**Sayfa alıntısı:**
Nedir o zaman aydınların görevleri? Düşünelim. İlk görevi şudur bence: Aydınlarımız, özellikle de öğretmenlerimiz her vesileden yararlanarak halka koşmalı, halk ile bir arada olmalıdır. Halka yaklaşmak, halkla kaynaşmak daha çok aydınlara düşen bir görevdir. Yukarda vurguladığım gibi, bunda başarılı olmak için de aydın sınıfla halkın zihniyet ve hedefi arasında doğal bir uyum olması gerekir. Bunun anlamı şudur: Aydınlar halka telkin edeceği fikirleri halkın ruh ve vicdanından almış olmalıdır.

Bizde böyle mi olmuştur, ne yazık ki hayır. Aydınlarımız arasında çok iyi düşünenler vardır. Fakat genel olarak hatâmız şudur: İnceleme ve araştırmalarımıza temel olarak çoğunlukla kendi ülkemizi, kendi tarihimizi, kendi geleneklerimizi, kendi özelliklerimizi ve ihtiyaçlarımızı almayız. Aydınlarımız belki bütün dünyayı, bütün diğer milletleri tanır, fakat bizi, kendimizi bilmezler. Oysa bir millet için mutluluk olan bir şey diğer bir millet için felaket olabilir. Aynı sebep ve koşullar birini mutlu ettiği halde, diğerini mutsuz edebilir. Onun için, aydınlar; milletimize gideceği yolu gösterirken, dünyanın her türlü biliminden, her türlü buluş ve ilerlemelerinden faydalanmalı; fakat, asıl temeli kendi içimizden çıkarmalıdır!

* * *

Yukarda belirttim, aydınlar her yerde, bütün Türkiye’de halkın içine girmeli, halkın arasına karışmalıdır. Milleti yükseltmek için çalışmalıdır. Ocak 1923’de İzmit’te gazetecilere ve diğer bir konuşmamda açıkladığım gibi: Aydınlar ve millete yol göstermek için çalışan ve bunu şiar edinenler, doğrudan doğruya Ankara’ya gelsin ve bu arzuyu kendisinde duysun! Ve aynı zamanda, Ankara’ya değil, Van’a, Erzincan’a, Bitlis’e gitsin. Hatta köylere gitsin, yol göstersin, alışkanlıkları değiştirsin. Bugün burada konuşurken, şunu yapalım, bunu yapalım, diyoruz. Bunların hepsinden önce, asıl oralara gidip çalışmak lazımdır. Örneğin Ziya Gökalp Bey Diyarbakır’dadır. Gazetesinden bugün çok istifade edilir. Fakat oradan ayrılması ülke için çok zararlıdır. İki günlük hayatı ile Diyarbakır’da vücuda getirdiği duyarlılık dikkat çekicidir. Dolayısıyla aydın kişilerin her biri başlı başına gidebileceği çevrelerde bir dünya vücuda getirebilir. Ülkenin içinde yalnız bir yerde değil, beş on yerde ışık merkezi, kültür merkezi meydana getirebilmeliyiz ki, ülke mutlu olabilsin.

**Veri kesiti:**
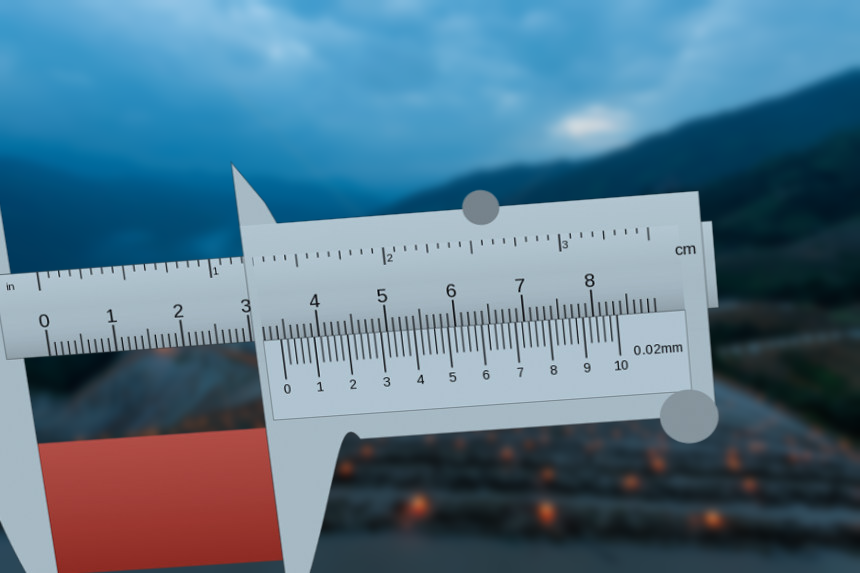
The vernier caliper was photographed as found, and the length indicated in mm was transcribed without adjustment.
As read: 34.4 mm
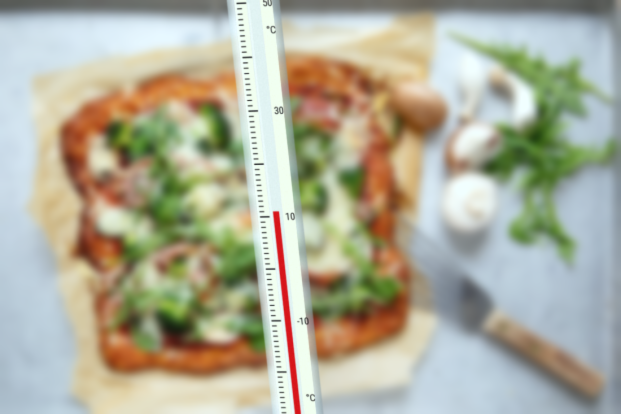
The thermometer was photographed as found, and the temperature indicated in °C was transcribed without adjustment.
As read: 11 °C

--

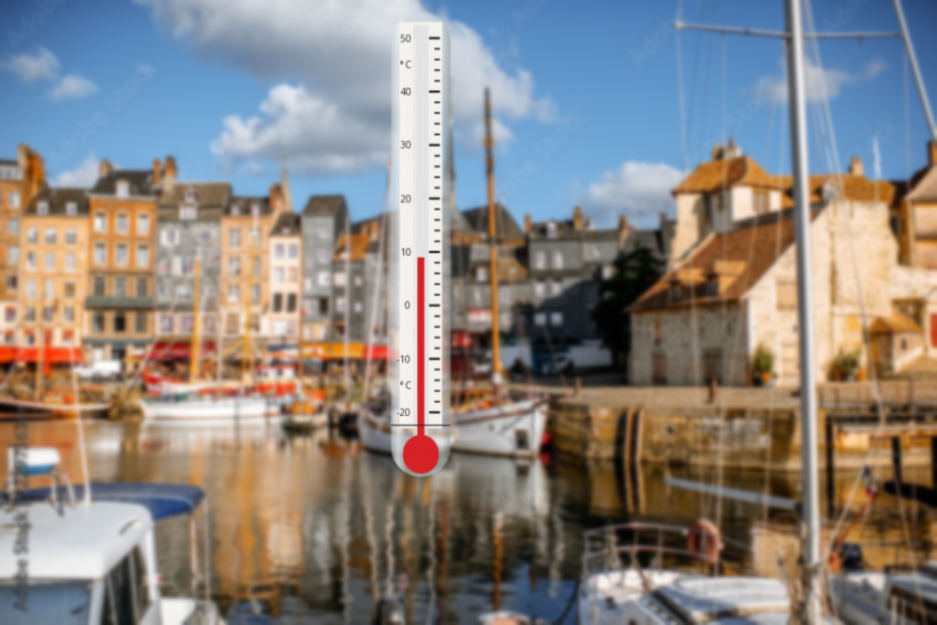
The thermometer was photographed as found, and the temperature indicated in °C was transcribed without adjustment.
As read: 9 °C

...

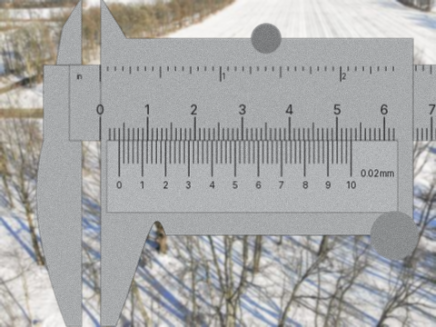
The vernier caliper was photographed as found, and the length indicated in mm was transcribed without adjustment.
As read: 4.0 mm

**Çalışma görevi 1:**
Aydınların görevlerini anlatan metinde "Nedir o zaman" sözlerinden "vicdanından almış olmalıdır." sözlerine kadar her şeyi harfi harfine yazın.
**Çalışma görevi 2:**
Aydınların görevleri üzerine olan metinde geçen bütün şehir adlarını, metindeki sırayla sıralayın.
**Çalışma görevi 3:**
Sayfa alıntısına göre Ziya Gökalp Bey hangi şehirdedir?

**Yanıt alanı 1:**
Nedir o zaman aydınların görevleri? Düşünelim. İlk görevi şudur bence: Aydınlarımız, özellikle de öğretmenlerimiz her vesileden yararlanarak halka koşmalı, halk ile bir arada olmalıdır. Halka yaklaşmak, halkla kaynaşmak daha çok aydınlara düşen bir görevdir. Yukarda vurguladığım gibi, bunda başarılı olmak için de aydın sınıfla halkın zihniyet ve hedefi arasında doğal bir uyum olması gerekir. Bunun anlamı şudur: Aydınlar halka telkin edeceği fikirleri halkın ruh ve vicdanından almış olmalıdır.

**Yanıt alanı 2:**
İzmit, Ankara, Van, Erzincan, Bitlis, Diyarbakır

**Yanıt alanı 3:**
Diyarbakır'dadır.